LE DONNE DEL KERALA CONTRO LA COCA-COLA
Il racconto di Vandana Shiva sulla campagna di protesta indiana
Autore: Vandana Shiva, direttrice della Research Foundation for Science, Technology and Ecology (India), autore in particolare di La guerra dell’acqua, Feltrinelli, 2003, e di Il mondo sotto brevetto, Feltrinelli, 2002
Testata: Le Monde Diplomatique (versione italiana distribuita con Il Manifesto del 14 Marzo 2005)
Data: 14 Marzo 2004
Documenti collegati: La Sentenza della Corte Suprema del Kerala del 16 Dicembre 2003 che ordina alla Coca Cola di fermare l’estrazione dell’ acqua di falda
Espulsa dal governo indiano nel 1977, la Coca Cola ha rimesso piede nel paese il 23 Ottobre 1993, quando vi si insediava l’altra multinazionale americana, la Pepsi Cola. Attualmente le due imprese  possiedono novanta stabilimenti "d’ imbottigliamento", che in realtà sono…"di pompaggio": 52 appartengono alla Coca Cola e 38 alla Pepsi Cola. Ognuno di essi estrae da 1 a 1,5 milioni di litri d’acqua al giorno.
Questo genere di bevande gassose presenta rischi certi, derivanti dallo stesso processo di fabbricazione. Prima di tutto gli stabilimenti d’imbottigliamento, pompando acqua dalle falde, tolgono ai poveri il diritto fondamentale a procurarsi acqua potabile. Inoltre, generano rifiuti tossici che minacciano l’ ambiente e la salute pubblica.

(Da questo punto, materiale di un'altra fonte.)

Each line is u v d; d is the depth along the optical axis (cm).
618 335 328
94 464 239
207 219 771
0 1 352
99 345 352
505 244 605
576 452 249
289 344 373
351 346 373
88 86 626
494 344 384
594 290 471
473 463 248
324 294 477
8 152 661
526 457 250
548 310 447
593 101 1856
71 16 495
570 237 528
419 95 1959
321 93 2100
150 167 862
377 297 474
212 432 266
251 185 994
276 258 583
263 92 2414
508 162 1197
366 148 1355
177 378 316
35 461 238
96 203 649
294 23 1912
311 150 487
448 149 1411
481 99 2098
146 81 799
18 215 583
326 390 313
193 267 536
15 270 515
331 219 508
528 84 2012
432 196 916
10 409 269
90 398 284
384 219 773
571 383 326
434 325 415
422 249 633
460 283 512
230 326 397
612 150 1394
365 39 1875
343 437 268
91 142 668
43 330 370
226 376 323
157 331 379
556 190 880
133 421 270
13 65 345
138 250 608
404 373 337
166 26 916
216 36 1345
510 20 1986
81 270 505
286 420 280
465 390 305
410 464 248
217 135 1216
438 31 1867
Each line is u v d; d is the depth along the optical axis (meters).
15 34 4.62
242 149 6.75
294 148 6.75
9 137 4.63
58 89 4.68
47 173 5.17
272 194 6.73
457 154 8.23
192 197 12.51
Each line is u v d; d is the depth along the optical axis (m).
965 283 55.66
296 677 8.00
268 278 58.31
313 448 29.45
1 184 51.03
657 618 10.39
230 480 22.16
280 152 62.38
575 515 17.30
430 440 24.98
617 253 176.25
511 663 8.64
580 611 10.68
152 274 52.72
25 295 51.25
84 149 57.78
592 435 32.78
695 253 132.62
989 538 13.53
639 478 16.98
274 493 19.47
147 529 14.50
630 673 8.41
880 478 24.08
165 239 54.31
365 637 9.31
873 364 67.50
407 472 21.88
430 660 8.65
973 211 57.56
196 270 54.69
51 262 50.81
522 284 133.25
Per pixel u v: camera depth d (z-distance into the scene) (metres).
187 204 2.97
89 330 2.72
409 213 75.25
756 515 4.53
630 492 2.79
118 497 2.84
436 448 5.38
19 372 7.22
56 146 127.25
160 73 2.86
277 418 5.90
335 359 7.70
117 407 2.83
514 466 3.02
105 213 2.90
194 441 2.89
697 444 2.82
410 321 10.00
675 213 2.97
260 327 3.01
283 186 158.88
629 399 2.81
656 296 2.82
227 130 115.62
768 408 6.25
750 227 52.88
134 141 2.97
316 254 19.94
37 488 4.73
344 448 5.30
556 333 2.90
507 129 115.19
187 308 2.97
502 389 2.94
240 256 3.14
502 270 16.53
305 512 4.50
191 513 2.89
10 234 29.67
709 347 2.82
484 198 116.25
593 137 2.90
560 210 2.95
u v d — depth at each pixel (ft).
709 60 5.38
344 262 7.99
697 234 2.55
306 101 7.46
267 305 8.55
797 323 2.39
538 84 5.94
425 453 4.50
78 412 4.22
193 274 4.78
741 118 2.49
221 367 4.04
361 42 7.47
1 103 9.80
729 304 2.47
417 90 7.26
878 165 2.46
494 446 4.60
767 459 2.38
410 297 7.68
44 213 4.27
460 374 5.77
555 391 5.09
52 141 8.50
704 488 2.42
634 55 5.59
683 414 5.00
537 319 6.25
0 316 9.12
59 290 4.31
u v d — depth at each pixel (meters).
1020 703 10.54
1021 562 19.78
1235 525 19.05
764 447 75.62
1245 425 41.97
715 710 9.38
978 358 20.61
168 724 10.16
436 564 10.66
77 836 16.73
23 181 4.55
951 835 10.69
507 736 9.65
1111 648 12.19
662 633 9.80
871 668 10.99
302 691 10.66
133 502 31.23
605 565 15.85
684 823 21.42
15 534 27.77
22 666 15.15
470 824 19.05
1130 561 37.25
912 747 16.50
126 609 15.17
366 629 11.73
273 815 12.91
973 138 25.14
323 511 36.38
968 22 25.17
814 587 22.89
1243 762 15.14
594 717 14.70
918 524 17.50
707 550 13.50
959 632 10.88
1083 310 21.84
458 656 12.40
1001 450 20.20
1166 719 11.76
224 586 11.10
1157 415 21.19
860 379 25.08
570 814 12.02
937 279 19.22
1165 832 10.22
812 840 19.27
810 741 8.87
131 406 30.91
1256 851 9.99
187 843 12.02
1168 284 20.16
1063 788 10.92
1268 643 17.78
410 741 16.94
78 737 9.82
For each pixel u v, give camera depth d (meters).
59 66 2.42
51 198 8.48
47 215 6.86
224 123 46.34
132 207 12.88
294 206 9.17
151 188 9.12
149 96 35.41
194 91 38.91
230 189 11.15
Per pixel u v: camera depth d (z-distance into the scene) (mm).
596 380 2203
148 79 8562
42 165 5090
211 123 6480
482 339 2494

Infine, producono bevande notoriamente pericolose per la salute – il Parlamento indiano ha costituito una commissione parlamentare mista incaricata d’indagare sulla presenza di residui di pesticidi.
Per più di un anno, nel distretto di Palaghat, nel Kerala, alcune donne della tribù di Plachimada hanno organizzato sit-in di protesta contro il prosciugamento delle falde freatiche provocato dalla Coca Cola. "Gli abitanti – scrive Virender Kumar, giornalista del quotidiano Mathrubhumi – si caricano sulla testa grandi quantità di acqua potabile, da andare a cercare sempre più lontano, mentre camion pieni di bevande gassose escono dallo stabilimento della Coca Cola (1)". Per fare un litro di Coca Cola sono necessari nove litri di acqua potabile.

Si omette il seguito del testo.